There are times I will admit that I feel very alone here on earth even though I know that I am not, I have lots of people tell me I can call and talk to them but that is just not me. I figure everyone has enough without hearing my problems. So I turn to the One I always know is there for me, GOD!! Know matter that time of day or what the issue I can talk to him. I know if my parents were still here I could talk to them and as other family members there is so much sickness I just hate to burden anyone with my stuff!!
The last couple of months though have been very difficult, more difficult in some ways than when I was first diagnosed. Basically because now they keep changing what they think is wrong they just can't pinpoint exactly what it is. And I have to be honest the longer it goes and the more that comes out the less likely I am liking any diagnosis. But I will fight no matter what it is, I have to for my family until I just can't anymore.
I am sure some are wandering about new problems, I have a whole new onset of symptoms, right sided paralysis in my face and arm, body jerking and twitching, horrible debilitating headaches.
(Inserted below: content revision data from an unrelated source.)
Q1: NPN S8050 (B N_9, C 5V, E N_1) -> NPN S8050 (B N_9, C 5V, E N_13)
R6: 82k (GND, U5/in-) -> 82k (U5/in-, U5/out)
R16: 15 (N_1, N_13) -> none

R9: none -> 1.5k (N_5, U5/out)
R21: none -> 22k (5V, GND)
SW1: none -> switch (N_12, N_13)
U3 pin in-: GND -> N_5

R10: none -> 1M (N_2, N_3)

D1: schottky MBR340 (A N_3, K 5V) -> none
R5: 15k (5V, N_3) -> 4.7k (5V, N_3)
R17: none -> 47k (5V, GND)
All seem to lead to a few possible things they are thinking seizures. But it is possible other things, my blood counts have gone crazy again too and my blood is way to thin my PTT level was 200 not suppose to be greater than 20 so just not sure.
Just felt like I needed to say all this I hope this hope some understand my situation a little better. I love all my family and friends and I am greatly blessed to have each and everyone of you in my life!! GOD BLESS YOU ALL!!!